===== Data for processing

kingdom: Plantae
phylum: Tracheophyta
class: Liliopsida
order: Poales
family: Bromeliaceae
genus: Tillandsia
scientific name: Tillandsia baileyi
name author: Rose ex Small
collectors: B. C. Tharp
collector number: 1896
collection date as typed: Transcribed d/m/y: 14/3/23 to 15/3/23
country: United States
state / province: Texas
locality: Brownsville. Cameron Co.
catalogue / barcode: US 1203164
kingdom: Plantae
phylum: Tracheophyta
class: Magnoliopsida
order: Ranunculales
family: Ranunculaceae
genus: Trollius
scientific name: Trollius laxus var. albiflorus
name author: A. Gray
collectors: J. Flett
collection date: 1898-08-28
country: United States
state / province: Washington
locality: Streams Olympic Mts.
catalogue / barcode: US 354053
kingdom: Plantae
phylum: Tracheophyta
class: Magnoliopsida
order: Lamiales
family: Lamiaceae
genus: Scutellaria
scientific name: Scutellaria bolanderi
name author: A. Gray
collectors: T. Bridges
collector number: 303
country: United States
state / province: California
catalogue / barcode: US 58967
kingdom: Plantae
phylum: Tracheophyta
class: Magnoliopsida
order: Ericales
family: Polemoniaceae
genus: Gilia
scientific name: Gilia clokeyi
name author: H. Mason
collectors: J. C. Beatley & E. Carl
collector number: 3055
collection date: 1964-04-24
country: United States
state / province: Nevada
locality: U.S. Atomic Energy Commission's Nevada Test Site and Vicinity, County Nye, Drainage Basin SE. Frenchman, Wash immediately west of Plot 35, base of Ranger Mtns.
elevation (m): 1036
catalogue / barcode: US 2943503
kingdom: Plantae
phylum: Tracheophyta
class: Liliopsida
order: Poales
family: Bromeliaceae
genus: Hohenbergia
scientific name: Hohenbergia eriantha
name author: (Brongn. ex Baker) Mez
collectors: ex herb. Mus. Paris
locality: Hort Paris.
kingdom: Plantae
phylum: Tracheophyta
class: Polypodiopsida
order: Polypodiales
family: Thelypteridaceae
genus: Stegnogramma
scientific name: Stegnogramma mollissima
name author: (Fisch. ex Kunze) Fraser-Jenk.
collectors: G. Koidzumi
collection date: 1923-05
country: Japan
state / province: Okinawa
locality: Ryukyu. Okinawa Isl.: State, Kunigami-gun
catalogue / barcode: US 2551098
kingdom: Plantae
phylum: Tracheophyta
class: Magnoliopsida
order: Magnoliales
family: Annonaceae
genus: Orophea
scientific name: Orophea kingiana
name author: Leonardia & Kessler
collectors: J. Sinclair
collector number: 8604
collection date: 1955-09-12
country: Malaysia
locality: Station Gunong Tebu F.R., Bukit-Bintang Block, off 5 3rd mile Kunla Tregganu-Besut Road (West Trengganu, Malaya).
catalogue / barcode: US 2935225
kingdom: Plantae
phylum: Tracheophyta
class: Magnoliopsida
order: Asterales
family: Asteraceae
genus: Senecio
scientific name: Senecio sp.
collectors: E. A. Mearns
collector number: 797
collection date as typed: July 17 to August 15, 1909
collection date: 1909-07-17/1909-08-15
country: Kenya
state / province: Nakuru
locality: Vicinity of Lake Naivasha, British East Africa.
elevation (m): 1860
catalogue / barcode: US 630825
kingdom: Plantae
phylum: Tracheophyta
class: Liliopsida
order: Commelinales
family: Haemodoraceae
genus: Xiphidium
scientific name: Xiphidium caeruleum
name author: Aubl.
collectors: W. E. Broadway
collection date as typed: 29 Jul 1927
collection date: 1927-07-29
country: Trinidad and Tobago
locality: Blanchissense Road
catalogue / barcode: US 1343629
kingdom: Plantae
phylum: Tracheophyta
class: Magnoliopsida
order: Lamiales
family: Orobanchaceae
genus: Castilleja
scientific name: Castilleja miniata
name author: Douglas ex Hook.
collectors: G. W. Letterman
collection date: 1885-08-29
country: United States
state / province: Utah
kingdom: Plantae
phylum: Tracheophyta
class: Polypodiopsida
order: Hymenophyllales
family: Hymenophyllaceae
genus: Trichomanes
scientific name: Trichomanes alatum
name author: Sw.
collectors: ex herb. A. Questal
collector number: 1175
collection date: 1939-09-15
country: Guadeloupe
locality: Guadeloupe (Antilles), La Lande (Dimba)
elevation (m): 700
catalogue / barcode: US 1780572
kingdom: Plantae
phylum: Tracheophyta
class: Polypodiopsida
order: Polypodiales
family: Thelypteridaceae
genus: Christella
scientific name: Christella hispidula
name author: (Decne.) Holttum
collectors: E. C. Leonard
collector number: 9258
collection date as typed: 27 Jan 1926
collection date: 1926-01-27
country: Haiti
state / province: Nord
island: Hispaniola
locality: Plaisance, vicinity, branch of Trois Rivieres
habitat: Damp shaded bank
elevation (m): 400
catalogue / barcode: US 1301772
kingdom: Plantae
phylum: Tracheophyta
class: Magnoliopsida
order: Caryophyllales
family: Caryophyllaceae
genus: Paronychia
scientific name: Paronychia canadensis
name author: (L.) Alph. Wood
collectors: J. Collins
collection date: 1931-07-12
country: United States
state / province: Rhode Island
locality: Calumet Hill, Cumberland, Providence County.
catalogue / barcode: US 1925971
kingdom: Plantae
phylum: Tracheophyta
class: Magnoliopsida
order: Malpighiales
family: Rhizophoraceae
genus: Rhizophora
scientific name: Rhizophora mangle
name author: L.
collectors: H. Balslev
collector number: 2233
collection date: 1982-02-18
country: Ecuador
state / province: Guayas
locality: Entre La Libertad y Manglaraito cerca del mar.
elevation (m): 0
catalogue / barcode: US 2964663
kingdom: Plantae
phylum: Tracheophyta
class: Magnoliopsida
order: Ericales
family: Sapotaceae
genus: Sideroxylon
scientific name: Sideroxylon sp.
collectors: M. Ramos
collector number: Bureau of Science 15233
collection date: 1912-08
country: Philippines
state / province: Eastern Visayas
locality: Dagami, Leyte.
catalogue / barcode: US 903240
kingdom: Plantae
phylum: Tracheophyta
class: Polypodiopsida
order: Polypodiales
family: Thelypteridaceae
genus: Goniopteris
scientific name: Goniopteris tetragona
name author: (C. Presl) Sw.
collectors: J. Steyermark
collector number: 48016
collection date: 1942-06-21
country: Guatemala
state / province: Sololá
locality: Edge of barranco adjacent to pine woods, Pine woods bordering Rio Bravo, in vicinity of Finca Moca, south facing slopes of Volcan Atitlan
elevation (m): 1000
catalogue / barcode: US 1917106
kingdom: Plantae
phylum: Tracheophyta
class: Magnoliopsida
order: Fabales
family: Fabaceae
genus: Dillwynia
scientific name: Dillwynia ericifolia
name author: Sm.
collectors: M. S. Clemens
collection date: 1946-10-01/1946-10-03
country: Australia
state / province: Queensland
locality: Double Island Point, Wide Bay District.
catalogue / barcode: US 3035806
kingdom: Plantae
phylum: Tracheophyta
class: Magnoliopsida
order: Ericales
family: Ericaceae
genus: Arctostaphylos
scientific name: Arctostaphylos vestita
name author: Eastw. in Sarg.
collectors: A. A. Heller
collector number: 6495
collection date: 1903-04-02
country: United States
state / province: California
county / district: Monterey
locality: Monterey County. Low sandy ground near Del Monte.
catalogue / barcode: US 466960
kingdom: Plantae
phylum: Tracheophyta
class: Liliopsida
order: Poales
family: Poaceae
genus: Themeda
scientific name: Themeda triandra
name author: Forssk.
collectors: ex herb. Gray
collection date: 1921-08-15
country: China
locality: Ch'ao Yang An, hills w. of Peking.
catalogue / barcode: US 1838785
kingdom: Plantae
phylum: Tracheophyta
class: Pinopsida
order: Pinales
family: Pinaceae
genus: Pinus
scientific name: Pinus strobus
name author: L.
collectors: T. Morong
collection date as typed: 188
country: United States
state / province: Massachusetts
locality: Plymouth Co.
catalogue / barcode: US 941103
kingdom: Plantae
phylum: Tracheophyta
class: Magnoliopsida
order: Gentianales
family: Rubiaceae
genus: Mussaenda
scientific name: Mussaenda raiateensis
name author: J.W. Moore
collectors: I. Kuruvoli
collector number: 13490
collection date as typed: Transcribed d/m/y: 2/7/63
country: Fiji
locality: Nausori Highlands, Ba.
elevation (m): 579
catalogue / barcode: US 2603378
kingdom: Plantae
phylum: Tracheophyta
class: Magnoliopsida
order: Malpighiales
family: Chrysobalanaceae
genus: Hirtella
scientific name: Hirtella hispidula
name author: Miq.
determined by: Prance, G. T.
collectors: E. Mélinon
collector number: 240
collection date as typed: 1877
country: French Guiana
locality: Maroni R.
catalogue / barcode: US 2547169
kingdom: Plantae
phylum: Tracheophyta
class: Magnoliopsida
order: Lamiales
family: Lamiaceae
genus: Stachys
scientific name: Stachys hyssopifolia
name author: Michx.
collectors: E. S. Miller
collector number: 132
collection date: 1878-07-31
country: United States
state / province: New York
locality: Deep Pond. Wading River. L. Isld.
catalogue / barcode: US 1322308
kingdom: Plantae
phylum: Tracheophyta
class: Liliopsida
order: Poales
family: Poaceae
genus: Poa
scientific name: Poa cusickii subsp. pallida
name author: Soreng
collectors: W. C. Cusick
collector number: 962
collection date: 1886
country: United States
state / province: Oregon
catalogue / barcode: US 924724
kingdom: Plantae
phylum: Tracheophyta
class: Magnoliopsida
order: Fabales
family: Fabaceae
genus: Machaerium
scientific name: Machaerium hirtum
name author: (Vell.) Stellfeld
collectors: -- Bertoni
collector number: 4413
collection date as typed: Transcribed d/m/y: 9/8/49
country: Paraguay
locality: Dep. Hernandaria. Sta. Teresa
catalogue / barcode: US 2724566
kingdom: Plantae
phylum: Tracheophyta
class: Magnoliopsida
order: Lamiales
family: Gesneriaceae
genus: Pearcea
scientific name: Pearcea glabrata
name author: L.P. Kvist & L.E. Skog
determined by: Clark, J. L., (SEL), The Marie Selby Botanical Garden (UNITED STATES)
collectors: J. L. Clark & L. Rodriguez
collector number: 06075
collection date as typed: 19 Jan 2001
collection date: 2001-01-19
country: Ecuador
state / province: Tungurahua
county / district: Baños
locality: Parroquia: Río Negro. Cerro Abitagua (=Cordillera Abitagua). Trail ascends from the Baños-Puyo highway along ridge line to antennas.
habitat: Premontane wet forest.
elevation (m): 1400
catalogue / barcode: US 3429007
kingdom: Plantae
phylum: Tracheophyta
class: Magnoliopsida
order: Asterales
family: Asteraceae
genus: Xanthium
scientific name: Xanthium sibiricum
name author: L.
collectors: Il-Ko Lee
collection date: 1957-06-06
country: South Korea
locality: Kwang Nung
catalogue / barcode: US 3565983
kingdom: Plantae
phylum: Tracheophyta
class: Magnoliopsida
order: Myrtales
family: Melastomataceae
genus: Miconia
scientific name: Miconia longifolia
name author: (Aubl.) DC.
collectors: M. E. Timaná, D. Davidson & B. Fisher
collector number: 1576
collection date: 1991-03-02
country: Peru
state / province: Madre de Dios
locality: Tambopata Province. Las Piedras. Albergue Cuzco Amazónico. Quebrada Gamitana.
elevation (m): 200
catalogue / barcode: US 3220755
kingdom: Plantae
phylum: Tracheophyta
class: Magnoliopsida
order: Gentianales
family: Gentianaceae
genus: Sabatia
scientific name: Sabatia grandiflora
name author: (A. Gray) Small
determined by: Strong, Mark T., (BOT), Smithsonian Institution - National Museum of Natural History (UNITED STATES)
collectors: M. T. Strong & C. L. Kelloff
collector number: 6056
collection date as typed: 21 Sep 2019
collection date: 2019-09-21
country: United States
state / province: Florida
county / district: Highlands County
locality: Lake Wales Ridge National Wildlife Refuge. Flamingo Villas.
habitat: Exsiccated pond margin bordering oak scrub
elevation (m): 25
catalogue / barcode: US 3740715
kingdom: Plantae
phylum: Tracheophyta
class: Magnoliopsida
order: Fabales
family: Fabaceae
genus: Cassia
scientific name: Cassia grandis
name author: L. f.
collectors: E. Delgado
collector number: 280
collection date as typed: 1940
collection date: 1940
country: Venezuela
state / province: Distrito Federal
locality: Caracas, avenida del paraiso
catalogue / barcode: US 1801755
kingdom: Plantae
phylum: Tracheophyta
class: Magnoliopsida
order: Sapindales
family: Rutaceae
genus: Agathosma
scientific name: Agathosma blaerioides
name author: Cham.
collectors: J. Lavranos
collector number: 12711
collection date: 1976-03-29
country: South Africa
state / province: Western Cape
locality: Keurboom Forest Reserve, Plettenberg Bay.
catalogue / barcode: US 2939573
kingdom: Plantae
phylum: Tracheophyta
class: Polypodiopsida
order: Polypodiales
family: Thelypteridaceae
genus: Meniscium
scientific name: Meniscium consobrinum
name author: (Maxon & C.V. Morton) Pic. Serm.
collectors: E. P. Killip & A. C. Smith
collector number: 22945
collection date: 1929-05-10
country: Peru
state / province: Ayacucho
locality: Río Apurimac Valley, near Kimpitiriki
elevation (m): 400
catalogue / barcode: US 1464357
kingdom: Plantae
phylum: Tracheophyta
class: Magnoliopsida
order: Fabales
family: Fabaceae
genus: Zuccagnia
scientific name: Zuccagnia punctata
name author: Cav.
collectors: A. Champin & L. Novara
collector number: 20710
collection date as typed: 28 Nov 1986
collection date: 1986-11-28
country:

==========

• Short problem: Arrange the part of the material that opens with the line containing "family: Rhizophoraceae" and closes with the line containing "elevation (m): 0" as a two-column CSV headed field and value. Give one row per line, put each entry in a single quoted field, and replace any line breaks with spaces.

• Answer to the exercise:
field,value
"family:","Rhizophoraceae"
"genus:","Rhizophora"
"scientific name:","Rhizophora mangle"
"name author:","L."
"collectors:","H. Balslev"
"collector number:","2233"
"collection date:","1982-02-18"
"country:","Ecuador"
"state / province:","Guayas"
"locality:","Entre La Libertad y Manglaraito cerca del mar."
"elevation (m):","0"